İki binli yıllarda Galatasaray’ın dört yıl üst üste şampiyon olup UEFA kupasını kazandığı dönemlerde bazı maçlarını Ali Sami Yen stadında izledim 2006-2009 yılları arasında Ali Sami Yen stadında çoğu maça gittim. Statta izleyemediğim maçlarının hemen hemen hepsini televizyondan haliyle kahvelerde izledim. Beni en çok rahatsız eden şey kendi oyuncusuna bile küfreden izleyicilerdi. Rakip takıma küfredildiğini söylememe gerek yoktur. Kimse bizim takım küfretmiyor demesin her takım küfrediyor. Küfür kimileri için artık bir yaşam tarzı olmuş hayatın her anında küfürle yatıp kalkıyorlar. Kimileri içinde futbolun olmazsa olmazı küfür ve küfürsüz futbolu düşünemiyorlar bile. İnsan küfürlü ortamlarda bulundukça bir süre sonra bunu normal bir olgu gibi karşılayabiliyor. Ne yazık ki kötü örnekleri kabullenmek etkilenmek daha kolay oluyor.
Takdir edersiniz ki insanlar analarının karnından holigan doğmuyor. Ortam insanları kötü olmaya zorluyor. Küfür ve şiddetin her türlüsüne karşıyım. Hele ki toplu olarak yapılmasının bir izahı yok. Küfür ve şiddet zayıflık belirtisidir. Kişisel olayların önüne şimdilik geçilemez ancak ufak olaylar şimdiki durumla karşılaştırıldığı zaman kabul edilebilir. Toplu şiddet ve küfür ortadan kalktıktan bir süre sonra bireysel olaylarda ortadan kalkacaktır. Asıl sorun biz medenice maç izlemek istiyor muyuz? Biz temiz futbol ortamını sağlayabilirsek çürük elmalar maçlara gelmeyecektir ve hatta futbolla ilgileri kesilecektir.

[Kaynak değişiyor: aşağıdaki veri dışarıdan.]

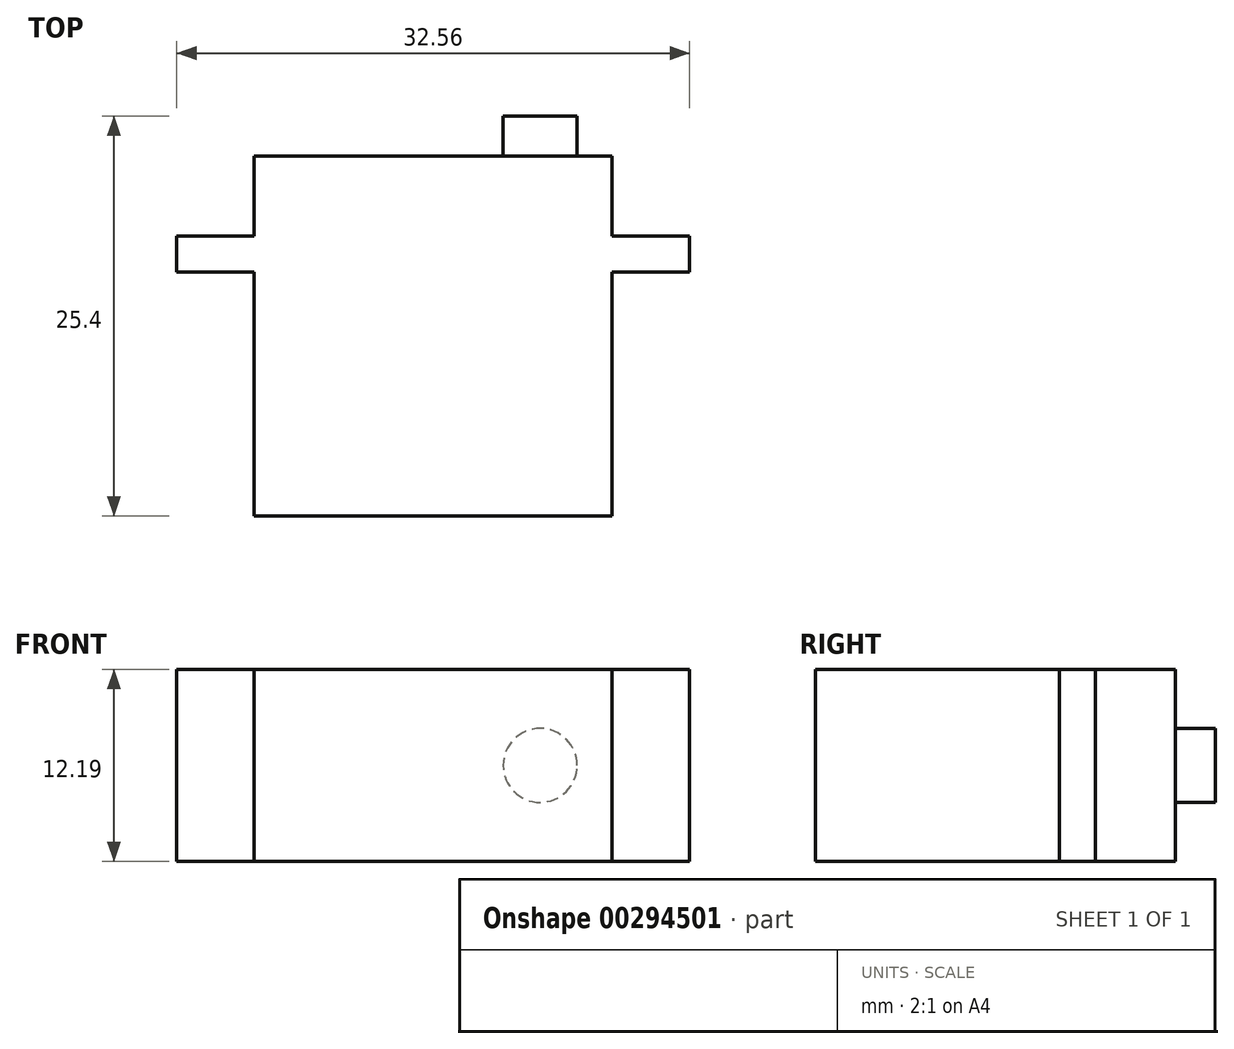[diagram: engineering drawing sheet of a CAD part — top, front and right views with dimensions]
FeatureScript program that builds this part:
annotation { "Feature Type Name" : "Feature", "Feature Type Description" : "" }
export const myFeature = defineFeature(function(context is Context, id is Id, definition is map)
    precondition{}
    {
        {
            var Q0;
            Q0=qCreatedBy(makeId("Top.planeOp"),FACE);
            var sketch = newSketch(context, id + "F0", { "sketchPlane" : qUnion([Q0])});
            skLineSegment(sketch, "E0.bottom", {"start": v(11.37, 11.43) * mm, "end": v(-11.37, 11.43) * mm});
            skLineSegment(sketch, "E0.top", {"start": v(11.37, -11.43) * mm, "end": v(-11.37, -11.43) * mm});
            skLineSegment(sketch, "E0.left", {"start": v(11.37, 11.43) * mm, "end": v(11.37, -11.43) * mm});
            skLineSegment(sketch, "E0.right", {"start": v(-11.37, 11.43) * mm, "end": v(-11.37, -11.43) * mm});
            skPoint(sketch, "E0.middle", {"position": v(0, 0) * mm});
            skLineSegment(sketch, "E1.bottom", {"start": v(16.28, 6.35) * mm, "end": v(-16.28, 6.35) * mm});
            skLineSegment(sketch, "E1.top", {"start": v(16.28, 4.06) * mm, "end": v(-16.28, 4.06) * mm});
            skLineSegment(sketch, "E1.left", {"start": v(16.28, 6.35) * mm, "end": v(16.28, 4.06) * mm});
            skLineSegment(sketch, "E1.right", {"start": v(-16.28, 6.35) * mm, "end": v(-16.28, 4.06) * mm});
            skPoint(sketch, "E1.middle", {"position": v(0, 5.2) * mm});
            skSolve(sketch);
        }
        {
            var Q0;
            {var subQ0=sQuery(id+"F0.wireOp",EDGE,"E0.bottom");Q0=makeQuery(id+"F0.imprint","IMPRINT",FACE,{"disambiguationData":[TD([[makeQuery(id+"F0.imprint","IMPRINT",EDGE,{"derivedFrom":subQ0}),1.0]])]});}
            var Q1;
            {var subQ0=sQuery(id+"F0.wireOp",EDGE,"E1.bottom");var subQ1=sQuery(id+"F0.wireOp",EDGE,"E0.left");var subQ2=makeQuery(id+"F0.imprint","INTERSECT",VERTEX,{"derivedFrom":[subQ1,subQ0]});Q1=makeQuery(id+"F0.imprint","IMPRINT",FACE,{"disambiguationData":[TD([[makeQuery(id+"F0.imprint","IMPRINT",EDGE,{"disambiguationData":[TD([[subQ2,-1.0]])],"derivedFrom":subQ1}),-1.0]])]});}
            var Q2;
            {var subQ5=sQuery(id+"F0.wireOp",EDGE,"E1.right");Q2=makeQuery(id+"F0.imprint","IMPRINT",FACE,{"disambiguationData":[TD([[makeQuery(id+"F0.imprint","IMPRINT",EDGE,{"derivedFrom":subQ5}),1.0]])]});}
            var Q3;
            {var subQ0=sQuery(id+"F0.wireOp",EDGE,"E0.top");Q3=makeQuery(id+"F0.imprint","IMPRINT",FACE,{"disambiguationData":[TD([[makeQuery(id+"F0.imprint","IMPRINT",EDGE,{"derivedFrom":subQ0}),-1.0]])]});}
            var Q4;
            {var subQ5=sQuery(id+"F0.wireOp",EDGE,"E1.left");Q4=makeQuery(id+"F0.imprint","IMPRINT",FACE,{"disambiguationData":[TD([[makeQuery(id+"F0.imprint","IMPRINT",EDGE,{"derivedFrom":subQ5}),-1.0]])]});}
            extrude(context, id + "F1", {"entities" : qUnion([Q0, Q1, Q2, Q3, Q4]), "depth" : 12.2 * mm});
        }
        {
            var Q0;
            Q0=makeQuery(id+"F1.opExtrude","SWEPT_FACE",FACE,{"disambiguationData":[OSD([sQuery(id+"F0.wireOp",EDGE,"E0.bottom")])]});
            var sketch = newSketch(context, id + "F2", { "sketchPlane" : qUnion([Q0])});
            skCircle(sketch, "E2", {"center": v(-6.8, 6.1) * mm, "radius": 2.35 * mm});
            skPoint(sketch, "E2.centerSnap0", {"position": v(-11.37, 6.1) * mm});
            skSolve(sketch);
        }
        {
            var Q0;
            Q0=makeQuery(id+"F2.imprint","IMPRINT",FACE,{"disambiguationData":[TD([[makeQuery(id+"F2.imprint","IMPRINT",EDGE,{"derivedFrom":sQuery(id+"F2.wireOp",EDGE,"E2")}),1.0]])]});
            extrude(context, id + "F3", {"entities" : qUnion([Q0]), "operationType" : NewBodyOperationType.ADD, "depth" : 2.54 * mm});
        }
    });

Her kesimden kötü örneklerin savunması genelde şu şekilde; onlarda aynısını bize yaptı hatta daha kötüsünü yaptı, onlarda küfretti, beni tahrik etti, ben yaptım ama herkes yapıyor vb. mantıken izahı olmayan şeyler. Karşındaki yanlış yapıyorsa hakkını savunmak için sende aynı yanlışı yapamazsın. Yapıyorsan bir birinizden farkınız yoktur. Ortada bir doğru varsa onu yapmak için başkalarının yapmasını beklemeyiz. Beklememeliyiz.
Benim Galatasaray taraftarından beklentim küfürsüz şiddet olaylarından uzak takımını desteklemesi. Güzel koreografileri, seviyeli pankartları ve güzel tezahüratlarını bekliyorum. Yönetimin rakiplerle ağız dalaşına girmesini istemiyorum. Büyük takım olacaksak büyüklük budur. Kendimize kötü örnekleri değil iyi örnekleri almalıyız.
Dünkü yazımı okumuşsunuzdur. O yazıyı yazdığım için mutlu değilim ama yazmalıydım. Karar vermeliyiz hangisini istiyoruz.